Belum terverifikasi di mana sumber masalahnya. Namun, kegagalan itu mengundang tanda tanya besar, karena seluruh siswa Jurusan IPA yang berjumlah 380 tak satu pun lolos. Suara iba dan empati banyak muncul dari masyarakat luas. Terlebih lagi sekolah itu sudah kondang sebagai sekolah unggulan.
Dalam iklim kompetisi yang sudah tersistematisasi begitu rapi semacam SNMPTN akan terdengar ganjil jika ada yang bertanya mengapa tak ada yang menaruh iba, misalnya, pada 22 ribuan anak-anak di SMA-SMA lain di Semarang? Bagaimana dengan anak-anak lulusan SMA di Kecamatan Juwangi, Boyolali, yang tidak terkenal, atau di pelosok Gunungkidul yang terpencil?

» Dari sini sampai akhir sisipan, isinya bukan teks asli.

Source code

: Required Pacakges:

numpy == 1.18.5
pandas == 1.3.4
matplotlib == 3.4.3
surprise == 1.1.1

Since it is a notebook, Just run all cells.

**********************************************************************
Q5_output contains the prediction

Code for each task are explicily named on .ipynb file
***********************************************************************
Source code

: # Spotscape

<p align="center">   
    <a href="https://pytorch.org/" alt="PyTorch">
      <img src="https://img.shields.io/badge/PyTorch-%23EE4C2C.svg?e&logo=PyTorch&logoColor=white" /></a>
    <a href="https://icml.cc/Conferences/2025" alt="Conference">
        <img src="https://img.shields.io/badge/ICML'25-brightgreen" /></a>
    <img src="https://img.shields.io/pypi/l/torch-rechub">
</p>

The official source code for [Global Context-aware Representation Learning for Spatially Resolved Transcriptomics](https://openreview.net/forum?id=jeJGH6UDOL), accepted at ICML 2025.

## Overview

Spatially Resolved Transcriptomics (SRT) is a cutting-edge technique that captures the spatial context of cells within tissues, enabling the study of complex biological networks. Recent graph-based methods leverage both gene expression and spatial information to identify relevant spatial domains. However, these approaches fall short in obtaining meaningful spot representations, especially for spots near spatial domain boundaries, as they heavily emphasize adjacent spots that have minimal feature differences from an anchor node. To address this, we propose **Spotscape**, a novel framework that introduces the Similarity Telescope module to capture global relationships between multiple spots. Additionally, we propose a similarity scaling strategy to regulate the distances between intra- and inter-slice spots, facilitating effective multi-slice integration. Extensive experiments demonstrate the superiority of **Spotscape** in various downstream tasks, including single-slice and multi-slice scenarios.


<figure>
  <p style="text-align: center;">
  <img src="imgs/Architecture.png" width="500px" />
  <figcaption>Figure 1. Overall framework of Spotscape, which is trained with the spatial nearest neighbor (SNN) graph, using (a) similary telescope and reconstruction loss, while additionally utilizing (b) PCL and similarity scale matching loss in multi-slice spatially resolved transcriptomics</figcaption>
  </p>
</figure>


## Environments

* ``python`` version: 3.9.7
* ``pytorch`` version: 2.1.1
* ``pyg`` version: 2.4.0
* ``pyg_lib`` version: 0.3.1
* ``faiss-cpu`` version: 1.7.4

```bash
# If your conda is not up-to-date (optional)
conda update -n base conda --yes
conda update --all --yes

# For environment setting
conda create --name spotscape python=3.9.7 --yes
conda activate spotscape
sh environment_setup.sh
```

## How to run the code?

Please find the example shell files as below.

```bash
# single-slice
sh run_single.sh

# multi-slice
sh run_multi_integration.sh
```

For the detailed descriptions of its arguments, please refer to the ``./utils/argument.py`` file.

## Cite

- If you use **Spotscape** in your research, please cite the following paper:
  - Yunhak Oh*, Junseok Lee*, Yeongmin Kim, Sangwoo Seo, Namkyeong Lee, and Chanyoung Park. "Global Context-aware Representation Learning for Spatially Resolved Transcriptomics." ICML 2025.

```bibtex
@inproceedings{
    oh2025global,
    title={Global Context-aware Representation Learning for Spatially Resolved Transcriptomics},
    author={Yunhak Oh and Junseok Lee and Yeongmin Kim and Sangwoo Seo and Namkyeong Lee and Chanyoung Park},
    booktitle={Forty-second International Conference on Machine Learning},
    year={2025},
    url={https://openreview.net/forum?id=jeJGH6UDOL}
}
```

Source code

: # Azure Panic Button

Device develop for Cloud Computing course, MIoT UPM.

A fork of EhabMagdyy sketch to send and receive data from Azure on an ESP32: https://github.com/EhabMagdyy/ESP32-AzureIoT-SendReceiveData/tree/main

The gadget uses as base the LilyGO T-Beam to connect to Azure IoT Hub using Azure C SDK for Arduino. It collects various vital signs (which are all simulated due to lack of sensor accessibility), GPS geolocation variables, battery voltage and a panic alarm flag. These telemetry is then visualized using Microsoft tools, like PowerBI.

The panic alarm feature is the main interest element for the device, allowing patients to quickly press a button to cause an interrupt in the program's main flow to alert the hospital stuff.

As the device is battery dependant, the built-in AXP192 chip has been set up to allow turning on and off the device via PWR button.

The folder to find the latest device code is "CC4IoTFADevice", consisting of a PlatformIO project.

Ya, sistem kompetisi telah menetapkan strata-strata “nasib” yang bisa dijangkau anak berdasarkan asal sekolahnya. Kesempatan terbaik ada di sekolah-sekolah terbaik. Karena yang terbaik selalu minoritas, maka harus ada kompetisi. Kalau tidak mau kompetisi, siapkan saja uang banyak untuk masuk sekolah swasta elite berkilau yang bertaraf dan bertarif elite juga. Tidak sanggup? Cukup terima saja realita dan nasib; tak ada alasan menunggu tersedianya sekolah berkualitas dalam jumlah yang layak.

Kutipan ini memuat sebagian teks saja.